Em seguida, Mary Elbe Queiroz, advogada e presidente do Conselho Consultivo de Juristas Notáveis do Instituto de Juristas Brasileiras (IJB), criticou a falha em diversos projetos da Reforma Tributária, que, segundo a especialista, não apresentam números, nem dizem qual alíquota efetiva será paga. “Está faltando transparência para conhecermos os números. Ninguém paga carga tributária, se paga tributo e os tributos com certeza aumentarão. E, ampliando para a empresa, também aumenta para o consumidor final”, disse.
A advogada também lamentou o fato de não haver um padrão de nota fiscal no país. “Em plena era tecnológica ainda não temos nota fiscal uniformizada, temos que avançar nesse sentido para essa arrecadação se dar de forma mais rápida. O Brasil merece sim que haja uma reforma tributária, mas uma que corrija as distorções”, completou.
Para Mário Sérgio Telles, gerente de Políticas Fiscal e Tributária da Confederação Nacional das Indústrias (CNI), a importância do pagamento do tributo pela sociedade é indiscutível. O que, para ele, é preciso debater urgentemente, é a forma de recolher os tributos. “De 2009 a 2019, o crescimento médio foi de 0,9%. Quando olhamos o crescimento per capita, é zero. O Brasil não cresceu nesses últimos anos. E o grande fator é o sistema tributário. Por isso digo, arrecadar não basta. Precisamos arrecadar de forma eficiente e menos distorcida”, afirmou. Para Telles, o modelo de consumo brasileiro reduz a capacidade de crescimento econômico, especialmente para o setor industrial. Isso porque, conforme explicou, esse setor está exposto à concorrência internacional e, no Brasil, há incentivos para a importação, que retiram a competitividade interna. “De 2006 a 2019, o comércio varejista cresceu 66%. No mesmo período, a produção industrial caiu 5%. Quem abasteceu o mercado interno foi o produto importado. O modelo tributário tira nossa capacidade de competir”, argumentou, enfatizando que é fundamental que se faça, agora, a reforma tributária.

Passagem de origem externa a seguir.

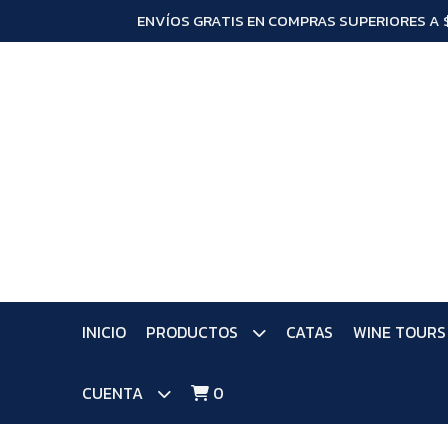
ENVÍOS GRATIS EN COMPRAS SUPERIORES A 
INICIO
PRODUCTOS
CATAS
WINE TOURS
CUENTA
0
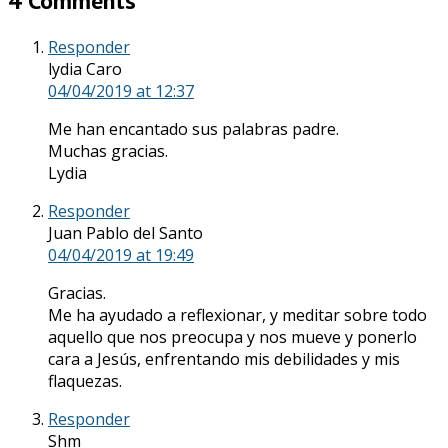
4 Comments
Responder
lydia Caro
04/04/2019
at 12:37
Me han encantado sus palabras padre.
Muchas gracias.
Lydia
Responder
Juan Pablo del Santo
04/04/2019
at 19:49
Gracias.
Me ha ayudado a reflexionar, y meditar sobre todo
aquello que nos preocupa y nos mueve y ponerlo
cara a Jesús, enfrentando mis debilidades y mis
flaquezas.
Responder
Shm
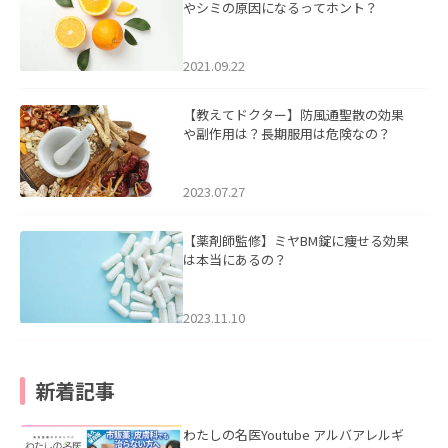
やシミの原因になるってホント？
2021.09.22
【教えてドクター】防風通聖散の効果
や副作用は？長期服用は危険なの？
2023.07.27
【薬剤師監修】ミヤBM錠に痩せる効果
は本当にあるの？
2023.11.10
新着記事
わたしの名医Youtube アルバアレルギ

Ao finalizar o debate, Décio Bruno Lopes destacou que este é um tema complexo e que não se soluciona de um dia para o outro. “Isso não se resolve sem debate e, neste momento de pandemia, em que não há possibilidade de audiências públicas no Congresso Nacional, essa é a nossa preocupação. Nosso objetivo nas lives é um debate franco, ninguém é dono de uma verdade, estamos todos tentado construir algo que, constitucionalmente, traga prestação de serviço e consciência tributária”, finalizou.